3) Chicago hasn’t done a good job at leveraging the things—i.e. people—that are identified worldwide with the city, in terms of turning them into reasons for masses to visit. President Obama, Oprah, Michael Jordan and yes, Al Capone—and to a more cultured crowd, Frank Lloyd Wright and Ernest Hemingway—still hold considerable worldwide appeal, or at least awareness. Other than the Wright sites in Oak Park, how are any of them celebrated within attractions tourists can visit? Yes, I’ve been to the Chicago History Museum and it has some merits, but not in much in terms of pop cultural panache.

In a somewhat related vein, perhaps Chicago should hire former Mayor Daley--if he's interested--as a roaming ambassador for the city. Whatever one may think of the job Daley did (and I generally liked it, albeit as a non-resident), he is, I believe, fairly well recognized, even around the world. 
Separately, it’s probably a good thing I don’t have substantial money, because I’d probably lose it trying to develop some new sights for visitors (and locals) to see. Here's are my thoughts on some...

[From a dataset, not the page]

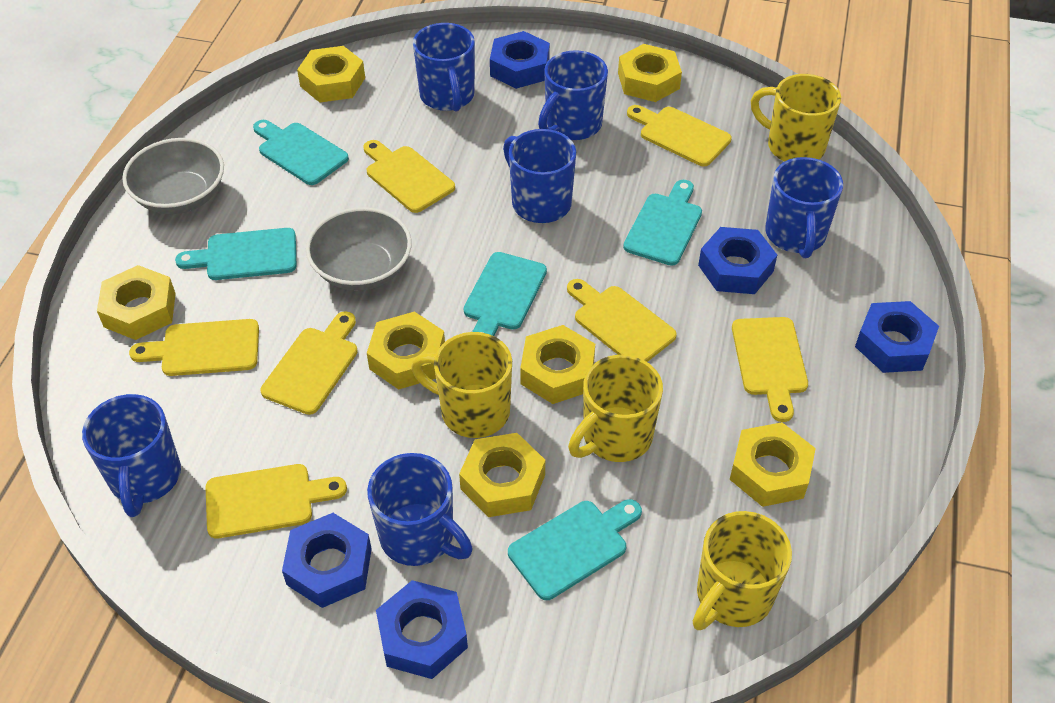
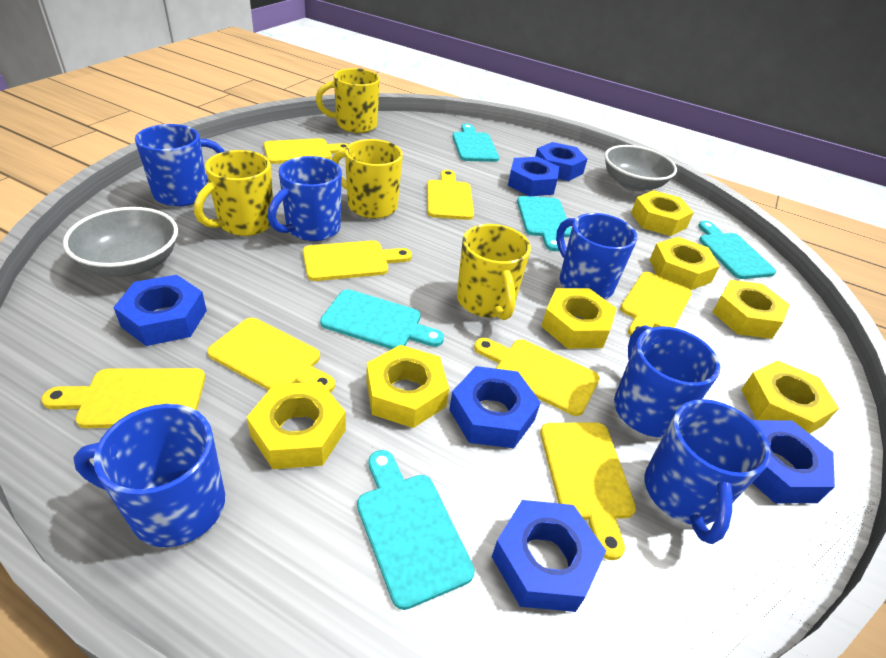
blue nut: [282,513,372,608] [376,580,468,679] [490,31,550,89] [698,227,777,294] [855,301,939,373] = 5 -> [113,275,207,346] [449,366,541,448] [492,500,606,612] [508,157,559,196] [535,142,587,181] [752,420,835,503] = 6
yellow cutting board: [129,319,259,376] [205,464,347,539] [260,311,358,415] [363,140,455,213] [567,279,677,362] [627,105,732,166] [732,317,808,422] = 7 -> [41,368,205,428] [207,318,335,393] [264,138,349,164] [303,240,412,281] [427,170,474,220] [474,338,600,416] [540,422,636,560] [620,272,692,336] = 8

Museums/Attractions I believe Chicago should add to its landscape:
• Chicago Sports MuseumThe National Italian-American Sports Hall of Fame on Taylor Street has some nice displays about athletes of Italian descent, but how about a museum showcasing Michael Jordan, Walter Payton, Dick Butkus, Bobby Hull, etc., etc. and the teams we love. There is a small Chicago Sports Museum at Harry Caray's on Navy Pier, and something like this was rumored to be in the works for the “Triangle building” near Wrigley, but I think something more major is in order.
Charlie Chaplin at his old Chicago haunt
• Pop Culture Chicago – Why not celebrate Chicago’s prominence in the worlds of television, advertising, radio, film (including Chaplin), theater, music, improv/comedy, publishing and more. It’d be a bit of a stretch, but you could probably loop Capone into this one as well. I know there’s a newly relaunched Museum of Broadcast Communications and Blues Heaven in the old Chess Records studio (which really deserves to be expanded in scope), but done right, something along these lines could be much more expansive and a destination with real international pull.
• Chicago Architecture Museum – Yes, Chicago is an architectural museum in itself, with tours by the Chicago Architecture Foundation and others being among our top tourist attractions. But a full-fledged museum dedicated to Louis Sullivan, Daniel Burnham, Frank Lloyd Wright, Mies van der Rohe and the art of the skyscraper would seem rather appropriate as well.
• My Fair City – Perhaps this would better fit within the Field Museum, Museum of Science and Industry or Chicago History Museum, but one day I hope someone figures out how to enable me to take a virtual tour of the “White City”—from Chicago’s Columbian Exposition of 1893—as well as The Century of Progress, the less celebrated World’s Fair Chicago hosted in 1933.
With a lack of these types of (admittedly a bit kitschy) Chicago buzz-centric museums, I can see where Chicago lacks tailor-made international tourism marketing pizazz.

And while I truly believe Chicago is a great city in which to live (or at least live near) and can be a pretty fantastic one to visit—particularly if one is willing to venture out to Oak Park or Hyde Park, take in some theater and explore the myriad ethnic neighborhoods—I can see where it has some shortcomings as a tourist city.

So rather than letting all this serve as a lengthy, and perhaps dissuasive, preamble to a listing of the attractions I would most recommend to any Chicago visitor (or resident), I’ll let these observations and suggestions stand on their own and will post my Chicago Travel Guide separately in the coming days.